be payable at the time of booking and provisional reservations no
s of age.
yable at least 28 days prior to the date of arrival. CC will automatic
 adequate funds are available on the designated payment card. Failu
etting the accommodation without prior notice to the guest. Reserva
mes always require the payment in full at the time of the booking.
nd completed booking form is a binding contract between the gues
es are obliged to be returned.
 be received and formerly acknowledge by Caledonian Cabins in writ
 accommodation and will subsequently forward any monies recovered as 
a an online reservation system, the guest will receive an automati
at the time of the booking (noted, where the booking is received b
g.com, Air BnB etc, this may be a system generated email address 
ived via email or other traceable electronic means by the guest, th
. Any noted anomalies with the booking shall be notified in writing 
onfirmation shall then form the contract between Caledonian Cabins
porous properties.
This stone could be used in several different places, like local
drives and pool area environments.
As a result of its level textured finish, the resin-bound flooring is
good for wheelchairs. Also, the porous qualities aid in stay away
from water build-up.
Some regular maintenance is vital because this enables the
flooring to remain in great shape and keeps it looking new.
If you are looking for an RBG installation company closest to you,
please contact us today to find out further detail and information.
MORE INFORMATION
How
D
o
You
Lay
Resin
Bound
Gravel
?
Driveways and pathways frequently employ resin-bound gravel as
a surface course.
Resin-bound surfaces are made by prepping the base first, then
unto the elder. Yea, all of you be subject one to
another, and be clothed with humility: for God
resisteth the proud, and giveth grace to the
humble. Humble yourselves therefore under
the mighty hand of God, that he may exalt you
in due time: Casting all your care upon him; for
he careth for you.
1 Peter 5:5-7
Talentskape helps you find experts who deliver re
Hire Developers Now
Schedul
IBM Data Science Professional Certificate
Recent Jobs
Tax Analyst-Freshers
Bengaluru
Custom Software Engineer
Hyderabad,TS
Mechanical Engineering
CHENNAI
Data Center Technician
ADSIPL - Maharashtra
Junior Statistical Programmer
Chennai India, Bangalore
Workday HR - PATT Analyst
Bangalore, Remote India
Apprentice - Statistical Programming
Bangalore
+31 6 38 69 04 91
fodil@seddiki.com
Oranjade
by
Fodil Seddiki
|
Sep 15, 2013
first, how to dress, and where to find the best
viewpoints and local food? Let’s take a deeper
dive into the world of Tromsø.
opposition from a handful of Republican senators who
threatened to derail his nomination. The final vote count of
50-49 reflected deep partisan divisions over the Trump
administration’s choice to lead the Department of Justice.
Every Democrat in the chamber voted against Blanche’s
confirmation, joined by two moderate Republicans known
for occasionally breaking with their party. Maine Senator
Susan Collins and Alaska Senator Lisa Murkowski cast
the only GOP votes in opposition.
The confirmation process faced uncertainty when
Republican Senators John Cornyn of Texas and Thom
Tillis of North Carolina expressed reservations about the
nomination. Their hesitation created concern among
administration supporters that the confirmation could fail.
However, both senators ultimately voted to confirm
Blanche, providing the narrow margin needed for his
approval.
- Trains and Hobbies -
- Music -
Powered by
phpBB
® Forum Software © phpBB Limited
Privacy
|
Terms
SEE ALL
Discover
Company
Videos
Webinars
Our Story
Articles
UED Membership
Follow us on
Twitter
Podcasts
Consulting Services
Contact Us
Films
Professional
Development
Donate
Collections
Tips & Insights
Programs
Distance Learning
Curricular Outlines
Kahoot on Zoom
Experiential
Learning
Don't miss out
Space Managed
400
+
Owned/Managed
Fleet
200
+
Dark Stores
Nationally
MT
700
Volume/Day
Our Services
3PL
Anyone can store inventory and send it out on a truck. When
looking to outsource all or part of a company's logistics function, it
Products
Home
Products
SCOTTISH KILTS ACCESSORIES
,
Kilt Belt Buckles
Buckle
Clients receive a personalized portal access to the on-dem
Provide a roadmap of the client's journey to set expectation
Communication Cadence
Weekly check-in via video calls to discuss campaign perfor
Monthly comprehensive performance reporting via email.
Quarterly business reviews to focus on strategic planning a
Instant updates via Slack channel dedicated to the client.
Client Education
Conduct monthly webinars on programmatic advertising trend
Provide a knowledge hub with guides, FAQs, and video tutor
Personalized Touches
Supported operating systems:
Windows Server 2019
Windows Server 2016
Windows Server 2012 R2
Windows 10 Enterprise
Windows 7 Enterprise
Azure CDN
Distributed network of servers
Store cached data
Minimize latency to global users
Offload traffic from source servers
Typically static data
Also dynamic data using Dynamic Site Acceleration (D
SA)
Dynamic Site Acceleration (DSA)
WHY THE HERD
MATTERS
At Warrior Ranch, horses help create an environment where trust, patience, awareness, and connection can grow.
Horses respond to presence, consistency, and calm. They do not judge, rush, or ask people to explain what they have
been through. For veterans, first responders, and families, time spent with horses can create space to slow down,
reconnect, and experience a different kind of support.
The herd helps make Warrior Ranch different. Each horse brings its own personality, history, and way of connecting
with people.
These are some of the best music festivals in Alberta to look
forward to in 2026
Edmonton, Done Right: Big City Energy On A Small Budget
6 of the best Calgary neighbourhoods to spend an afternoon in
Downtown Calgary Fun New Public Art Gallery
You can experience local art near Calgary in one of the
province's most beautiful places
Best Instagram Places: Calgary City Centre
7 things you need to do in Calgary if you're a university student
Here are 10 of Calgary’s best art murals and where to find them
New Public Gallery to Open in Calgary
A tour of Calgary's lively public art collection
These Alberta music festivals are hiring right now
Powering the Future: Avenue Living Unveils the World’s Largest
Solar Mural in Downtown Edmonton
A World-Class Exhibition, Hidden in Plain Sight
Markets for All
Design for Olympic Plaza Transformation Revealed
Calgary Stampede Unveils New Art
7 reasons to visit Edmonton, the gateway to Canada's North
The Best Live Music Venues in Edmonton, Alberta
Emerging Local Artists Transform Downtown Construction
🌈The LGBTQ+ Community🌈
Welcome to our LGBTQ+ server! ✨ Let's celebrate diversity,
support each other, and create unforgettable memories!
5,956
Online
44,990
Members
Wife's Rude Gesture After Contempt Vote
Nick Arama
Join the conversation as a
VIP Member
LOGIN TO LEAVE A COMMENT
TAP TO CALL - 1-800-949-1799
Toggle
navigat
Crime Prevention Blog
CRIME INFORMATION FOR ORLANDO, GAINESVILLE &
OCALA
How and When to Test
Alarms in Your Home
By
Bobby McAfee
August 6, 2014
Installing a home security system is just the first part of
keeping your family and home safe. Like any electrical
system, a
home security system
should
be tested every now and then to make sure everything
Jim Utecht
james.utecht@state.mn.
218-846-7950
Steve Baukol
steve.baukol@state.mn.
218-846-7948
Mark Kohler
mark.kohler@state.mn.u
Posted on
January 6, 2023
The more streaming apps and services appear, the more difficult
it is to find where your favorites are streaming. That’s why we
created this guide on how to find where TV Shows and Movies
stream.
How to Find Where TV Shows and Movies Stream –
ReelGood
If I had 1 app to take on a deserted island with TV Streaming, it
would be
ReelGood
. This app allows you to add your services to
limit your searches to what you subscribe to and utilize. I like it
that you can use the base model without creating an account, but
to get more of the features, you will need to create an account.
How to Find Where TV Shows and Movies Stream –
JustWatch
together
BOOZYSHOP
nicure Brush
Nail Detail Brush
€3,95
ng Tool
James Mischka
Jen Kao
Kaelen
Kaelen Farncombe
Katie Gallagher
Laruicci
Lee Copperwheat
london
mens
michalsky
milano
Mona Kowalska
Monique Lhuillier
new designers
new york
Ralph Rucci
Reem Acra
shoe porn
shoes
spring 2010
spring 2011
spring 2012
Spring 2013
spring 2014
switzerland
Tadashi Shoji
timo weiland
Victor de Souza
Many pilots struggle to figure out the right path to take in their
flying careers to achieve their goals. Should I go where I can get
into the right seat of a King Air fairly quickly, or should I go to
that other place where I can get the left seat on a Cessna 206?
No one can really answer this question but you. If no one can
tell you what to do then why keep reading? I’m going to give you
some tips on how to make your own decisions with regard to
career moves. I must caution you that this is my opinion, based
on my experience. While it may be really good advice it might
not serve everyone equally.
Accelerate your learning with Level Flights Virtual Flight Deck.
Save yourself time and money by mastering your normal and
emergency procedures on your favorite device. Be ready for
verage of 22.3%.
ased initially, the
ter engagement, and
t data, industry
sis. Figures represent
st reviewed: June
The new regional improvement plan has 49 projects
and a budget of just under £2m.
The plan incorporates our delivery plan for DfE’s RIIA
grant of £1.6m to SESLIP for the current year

* _WHAT YOU ARE ASKED TO DO_: Write out the data from its first line through the line that contains "resisteth the proud, and giveth grace to the", inclusive, reproducing every line exactly.

* _TASK OUTPUT_:
be payable at the time of booking and provisional reservations no
s of age.
yable at least 28 days prior to the date of arrival. CC will automatic
 adequate funds are available on the designated payment card. Failu
etting the accommodation without prior notice to the guest. Reserva
mes always require the payment in full at the time of the booking.
nd completed booking form is a binding contract between the gues
es are obliged to be returned.
 be received and formerly acknowledge by Caledonian Cabins in writ
 accommodation and will subsequently forward any monies recovered as 
a an online reservation system, the guest will receive an automati
at the time of the booking (noted, where the booking is received b
g.com, Air BnB etc, this may be a system generated email address 
ived via email or other traceable electronic means by the guest, th
. Any noted anomalies with the booking shall be notified in writing 
onfirmation shall then form the contract between Caledonian Cabins
porous properties.
This stone could be used in several different places, like local
drives and pool area environments.
As a result of its level textured finish, the resin-bound flooring is
good for wheelchairs. Also, the porous qualities aid in stay away
from water build-up.
Some regular maintenance is vital because this enables the
flooring to remain in great shape and keeps it looking new.
If you are looking for an RBG installation company closest to you,
please contact us today to find out further detail and information.
MORE INFORMATION
How
D
o
You
Lay
Resin
Bound
Gravel
?
Driveways and pathways frequently employ resin-bound gravel as
a surface course.
Resin-bound surfaces are made by prepping the base first, then
unto the elder. Yea, all of you be subject one to
another, and be clothed with humility: for God
resisteth the proud, and giveth grace to the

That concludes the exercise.